§ Extract provided
_ _ _ _
AJP - Lung Cellular and Molecular Physiology, Vol 266, Issue 6 628-L634, Copyright © 1994 by American Physiological Society
Peroxynitrite inhibition of oxygen consumption and sodium transport in alveolar type II cells
P. Hu, H. Ischiropoulos, J. S. Beckman and S. Matalon
Department of Anesthesiology, University of Alabama at Birmingham 35233-1924.
Active sodium (Na+) transport by alveolar type II (ATII) cells plays an
important role in limiting the volume of alveolar fluid. Reactive oxygen
and nitrogen species, released in the epithelial lining fluid by activated
inflammatory cells or present in inspired gases, may damage Na+
transporters and decrease fluid reabsorption. To test this hypothesis we
exposed ATII cells to xanthine and xanthine oxidase (1 or 10 mU/ml), or to
boluses of peroxynitrite (0.1-1 mM final concentration) for 15 min and
measured 1) cellular oxygen consumption (VO2); 2) amiloride-inhibitable
22Na+ uptake, as an index of Na+ movement through apically located Na+
channels; and 3) ouabain-sensitive 86Rb+ uptake, as an index of the
activity of the basolaterally located Na(+)-K(+)-ATPase. After exposure of
ATII cells to 0.5 or 1 mM peroxynitrite, amiloride-inhibitable 22Na+ uptake
decreased to 68 +/- 7 and 56 +/- 11 of their control values, respectively
(mean +/- SE; n > or = 6). Exposure to 0.5 mM peroxynitrite decreased
ATII cell VO2 from 76 +/- 6 to 25 +/- 5 microM.h-1 x 10(6) cells-1 (mean
+/- SE; n = 5). Cell viability and ouabain-sensitive 86Rb+ uptake remained
at control levels for either peroxynitrite concentration. Exposure of ATII
cells to 10 mU/ml xanthine oxidase decreased their VO2 from 94 +/- 8 to 63
+/- 6 (mean +/- SE; n = 5), but did not alter amiloride-inhibitable 22Na+
uptake. These findings indicate that physiological concentrations of
peroxynitrite, but not of reactive oxygen species, decrease ATII cell Na+
transport by damaging apically located amiloride-sensitive Na+ channels.
_ _ _ _
(Records in a dataset)
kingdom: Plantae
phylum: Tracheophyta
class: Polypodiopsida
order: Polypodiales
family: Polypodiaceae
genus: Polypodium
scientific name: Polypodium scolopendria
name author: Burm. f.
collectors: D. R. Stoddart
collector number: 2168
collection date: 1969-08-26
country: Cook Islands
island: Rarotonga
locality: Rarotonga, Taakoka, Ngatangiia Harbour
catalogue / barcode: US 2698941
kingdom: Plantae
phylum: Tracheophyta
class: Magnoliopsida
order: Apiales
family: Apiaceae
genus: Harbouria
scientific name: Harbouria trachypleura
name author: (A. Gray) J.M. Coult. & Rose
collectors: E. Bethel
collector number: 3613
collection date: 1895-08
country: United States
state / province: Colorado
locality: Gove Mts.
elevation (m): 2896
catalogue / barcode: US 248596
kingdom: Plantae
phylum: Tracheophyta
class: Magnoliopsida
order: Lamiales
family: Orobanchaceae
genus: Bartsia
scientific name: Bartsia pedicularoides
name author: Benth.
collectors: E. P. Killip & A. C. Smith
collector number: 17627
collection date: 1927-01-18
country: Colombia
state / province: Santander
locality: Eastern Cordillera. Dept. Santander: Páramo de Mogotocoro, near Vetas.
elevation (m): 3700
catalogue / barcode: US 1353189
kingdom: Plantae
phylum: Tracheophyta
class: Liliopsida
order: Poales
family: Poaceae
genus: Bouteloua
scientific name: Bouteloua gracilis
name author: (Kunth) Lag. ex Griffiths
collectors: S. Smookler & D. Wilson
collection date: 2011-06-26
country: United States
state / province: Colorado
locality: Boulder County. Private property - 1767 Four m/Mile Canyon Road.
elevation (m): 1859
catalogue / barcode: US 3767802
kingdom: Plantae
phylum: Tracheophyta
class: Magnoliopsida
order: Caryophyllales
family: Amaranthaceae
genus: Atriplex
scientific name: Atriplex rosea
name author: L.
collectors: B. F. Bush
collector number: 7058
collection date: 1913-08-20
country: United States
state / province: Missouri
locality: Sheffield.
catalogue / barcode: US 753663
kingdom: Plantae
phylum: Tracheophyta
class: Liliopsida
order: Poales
_ _ _ _
§ Task objective
Rewrite the paragraph of the peroxynitrite abstract above that begins "Active sodium (Na+) transport" as a short bulleted list that keeps its main facts.

§ Task solution
- Active Na+ transport by alveolar type II (ATII) cells helps limit the volume of alveolar fluid.
- The hypothesis: reactive oxygen and nitrogen species, released by activated inflammatory cells or present in inspired gases, may damage Na+ transporters and reduce fluid reabsorption.
- Method: ATII cells were exposed for 15 min to xanthine and xanthine oxidase (1 or 10 mU/ml) or to peroxynitrite boluses (0.1–1 mM final concentration).
- Measurements:
  - oxygen consumption (VO2)
  - amiloride-inhibitable 22Na+ uptake, an index of apical Na+ channel activity
  - ouabain-sensitive 86Rb+ uptake, an index of basolateral Na(+)-K(+)-ATPase activity
- Peroxynitrite at 0.5 or 1 mM lowered amiloride-inhibitable 22Na+ uptake.
- Peroxynitrite at 0.5 mM cut VO2 from 76 +/- 6 to 25 +/- 5 microM.h-1 x 10(6) cells-1.
- Cell viability and ouabain-sensitive 86Rb+ uptake stayed at control levels at either peroxynitrite concentration.
- Xanthine oxidase at 10 mU/ml lowered VO2 but did not change amiloride-inhibitable 22Na+ uptake.
- Conclusion: physiological concentrations of peroxynitrite, but not reactive oxygen species, decrease ATII cell Na+ transport by damaging apical amiloride-sensitive Na+ channels.